Cette dérive est d'autant plus remarquable qu'elle est dénoncée dans la préface de l'Anthologie, lorsque Breton s'en prend au Traité du style d'Aragon; il accuse son ancien camarade de «s'être donné pour tâche d'épuiser le sujet (comme on noie le poisson)». En effet, dans les termes mêmes d'Aragon, l'humour est «ce qui manque aux potages, aux poules, aux orchestres symphoniques. Par contre, il ne manque pas aux paveurs, aux ascenseurs, aux chapeaux claques… On l'a signalé dans la batterie de cuisine, il a fait son apparition dans le mauvais goût, il tient ses quartiers d'hiver dans la mode…» On est bien là dans le discours subjectiviste sur l'humour, accentué par l'imagerie surréaliste. Breton critique cette dérive tout en s'y complaisant largement lui-même: sans doute faut-il voir dans son attaque envers Aragon moins l'expression d'un désaccord de méthode que l'expression de l'animosité entre les deux écrivains; en réalité, leurs approches de l'humour sont beaucoup plus proches l'une de l'autre qu'ils ne voudraient bien l'admettre.

Une telle dérive s'observe également chez Deleuze, dans la neuvième partie de Logique du Sens, intitulée «De l'humour»: la notion s'y dilue à un tel point qu'elle finit par n'avoir de sens que métaphorique; l'humour, c'est le mélange du bas et de l'élevé, de l'idéal et du réel, le refus de la profondeur au profit de la surface. Deleuze reprend en fait certaines propriétés attribuées par les philosophes à l'humour (cf. infra sur Jean Paul et Kierkegaard), mais en les combinant de manière à désigner davantage une certaine attitude philosophique, ou anti-philosophique, qu'une forme particulière du discours comique.

3. Humour et comique.

Une troisième dérive à laquelle il faut prendre garde relève plus de la nomenclature que d'un problème de méthode. Le terme d'humour a subi, depuis son introduction en français, un affaiblissement de sens tendant à l'assimiler au concept plus général de «comique», si bien qu'on qualifie souvent d'humoristique n'importe quelle chose qui fait rire. Cet affaiblissement ne se limite pas au langage courant, mais se vérifie souvent chez les critiques, notamment anglo-saxons: en effet cette évolution sémantique est encore plus patente en anglais qu'en français.

Daniel Grojnowski, dans l'article «Humour» du Dictionnaire du littéraire, en vient même à donner l'onction critique à cette évolution; le dernier paragraphe de l'article, consacré aux difficultés de définition que suscite le terme, finit sur cette phrase:

L'humour est ainsi devenu synonyme de comique, au sens commun du terme, révélant un état d'esprit, un «sens (de l'humour)» qui existe en dehors de ses manifestations littéraires.[xvii]

Cette acceptation de l'affaiblissement sémantique ressemble à un aveu de défaite; et à bien y regarder, elle ne se justifie guère. L'évolution du mot «humour» est en ce sens comparable à celle du mot «tragédie»: on désigne aujourd'hui du nom de «tragédie», dans le langage courant, tout événement triste et irréversible, mort d'un proche, catastrophe naturelle, désastre humanitaire. Cela n'empêche pas les critiques littéraires de savoir de quoi ils parlent lorsqu'ils étudient le genre de la «tragédie»: l'affaiblissement du sens courant ne neutralise pas le sens restreint. Il en va de même pour l'humour: ce n'est pas parce que le terme a vu son sens se diluer jusqu'à englober toute la sphère du rire dans l'usage courant que la catégorie critique «humour» n'existe plus, différente du comique en général.

**Énoncé a:** Selon le document, quel est le titre de la neuvième partie de Logique du Sens de Deleuze ?
Ce document et les lignes de données n'ont pas la même provenance.

**Entrées fournies:**

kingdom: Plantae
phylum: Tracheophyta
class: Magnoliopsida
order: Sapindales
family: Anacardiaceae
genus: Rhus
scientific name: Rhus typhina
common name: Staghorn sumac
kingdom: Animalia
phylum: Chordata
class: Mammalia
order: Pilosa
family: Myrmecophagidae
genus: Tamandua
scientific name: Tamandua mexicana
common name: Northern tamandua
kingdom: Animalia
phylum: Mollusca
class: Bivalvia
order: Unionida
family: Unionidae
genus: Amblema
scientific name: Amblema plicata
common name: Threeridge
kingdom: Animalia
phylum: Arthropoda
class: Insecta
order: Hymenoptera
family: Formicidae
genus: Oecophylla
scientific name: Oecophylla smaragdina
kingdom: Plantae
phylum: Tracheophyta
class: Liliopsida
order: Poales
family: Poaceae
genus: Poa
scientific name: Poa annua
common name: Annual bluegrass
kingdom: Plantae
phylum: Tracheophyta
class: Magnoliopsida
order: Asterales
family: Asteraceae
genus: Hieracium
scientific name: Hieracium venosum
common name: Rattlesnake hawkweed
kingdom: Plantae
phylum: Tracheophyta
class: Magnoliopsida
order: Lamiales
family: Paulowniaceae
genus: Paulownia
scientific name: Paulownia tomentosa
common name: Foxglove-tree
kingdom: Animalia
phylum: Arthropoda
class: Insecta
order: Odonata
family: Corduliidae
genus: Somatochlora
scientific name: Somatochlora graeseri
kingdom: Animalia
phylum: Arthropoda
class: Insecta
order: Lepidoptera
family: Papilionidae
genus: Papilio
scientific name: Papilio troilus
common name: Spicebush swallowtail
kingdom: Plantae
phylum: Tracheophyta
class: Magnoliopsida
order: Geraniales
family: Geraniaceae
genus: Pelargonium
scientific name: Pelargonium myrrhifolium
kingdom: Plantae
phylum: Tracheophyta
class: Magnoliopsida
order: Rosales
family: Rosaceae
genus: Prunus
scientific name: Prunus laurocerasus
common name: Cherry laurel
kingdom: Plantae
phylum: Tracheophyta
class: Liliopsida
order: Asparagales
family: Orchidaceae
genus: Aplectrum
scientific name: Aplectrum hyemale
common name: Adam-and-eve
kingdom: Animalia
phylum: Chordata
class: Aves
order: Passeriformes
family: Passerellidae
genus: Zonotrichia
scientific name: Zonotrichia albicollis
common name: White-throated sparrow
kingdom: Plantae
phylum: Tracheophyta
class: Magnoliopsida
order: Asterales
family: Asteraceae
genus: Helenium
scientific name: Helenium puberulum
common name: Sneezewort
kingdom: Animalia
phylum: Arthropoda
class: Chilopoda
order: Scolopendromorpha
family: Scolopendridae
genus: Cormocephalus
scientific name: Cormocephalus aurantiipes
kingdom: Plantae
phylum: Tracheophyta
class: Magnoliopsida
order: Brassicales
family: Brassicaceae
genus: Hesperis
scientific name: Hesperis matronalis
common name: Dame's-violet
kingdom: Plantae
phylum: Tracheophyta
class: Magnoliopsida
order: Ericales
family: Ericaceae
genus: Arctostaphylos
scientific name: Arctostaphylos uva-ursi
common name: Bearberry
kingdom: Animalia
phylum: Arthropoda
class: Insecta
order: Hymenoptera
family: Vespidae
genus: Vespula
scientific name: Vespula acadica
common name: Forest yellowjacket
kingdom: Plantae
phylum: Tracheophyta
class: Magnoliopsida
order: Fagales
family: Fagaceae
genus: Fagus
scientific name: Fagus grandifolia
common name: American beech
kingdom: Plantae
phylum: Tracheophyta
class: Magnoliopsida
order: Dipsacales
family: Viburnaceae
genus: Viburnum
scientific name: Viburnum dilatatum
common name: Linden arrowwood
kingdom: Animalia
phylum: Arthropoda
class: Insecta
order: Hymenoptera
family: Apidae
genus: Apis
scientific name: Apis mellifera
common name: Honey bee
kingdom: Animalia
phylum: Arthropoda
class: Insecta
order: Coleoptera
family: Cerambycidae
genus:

**Énoncé b:** Renommez "common name" en "vernacular name" dans les lignes de données, de la première jusqu'à celle qui contient "order: Rosales", celle-ci comprise, puis redonnez uniquement ces lignes sans rien y changer d'autre, s'il vous plaît.

**Réponse complète a:** «De l'humour»

**Réponse complète b:**
kingdom: Plantae
phylum: Tracheophyta
class: Magnoliopsida
order: Sapindales
family: Anacardiaceae
genus: Rhus
scientific name: Rhus typhina
vernacular name: Staghorn sumac
kingdom: Animalia
phylum: Chordata
class: Mammalia
order: Pilosa
family: Myrmecophagidae
genus: Tamandua
scientific name: Tamandua mexicana
vernacular name: Northern tamandua
kingdom: Animalia
phylum: Mollusca
class: Bivalvia
order: Unionida
family: Unionidae
genus: Amblema
scientific name: Amblema plicata
vernacular name: Threeridge
kingdom: Animalia
phylum: Arthropoda
class: Insecta
order: Hymenoptera
family: Formicidae
genus: Oecophylla
scientific name: Oecophylla smaragdina
kingdom: Plantae
phylum: Tracheophyta
class: Liliopsida
order: Poales
family: Poaceae
genus: Poa
scientific name: Poa annua
vernacular name: Annual bluegrass
kingdom: Plantae
phylum: Tracheophyta
class: Magnoliopsida
order: Asterales
family: Asteraceae
genus: Hieracium
scientific name: Hieracium venosum
vernacular name: Rattlesnake hawkweed
kingdom: Plantae
phylum: Tracheophyta
class: Magnoliopsida
order: Lamiales
family: Paulowniaceae
genus: Paulownia
scientific name: Paulownia tomentosa
vernacular name: Foxglove-tree
kingdom: Animalia
phylum: Arthropoda
class: Insecta
order: Odonata
family: Corduliidae
genus: Somatochlora
scientific name: Somatochlora graeseri
kingdom: Animalia
phylum: Arthropoda
class: Insecta
order: Lepidoptera
family: Papilionidae
genus: Papilio
scientific name: Papilio troilus
vernacular name: Spicebush swallowtail
kingdom: Plantae
phylum: Tracheophyta
class: Magnoliopsida
order: Geraniales
family: Geraniaceae
genus: Pelargonium
scientific name: Pelargonium myrrhifolium
kingdom: Plantae
phylum: Tracheophyta
class: Magnoliopsida
order: Rosales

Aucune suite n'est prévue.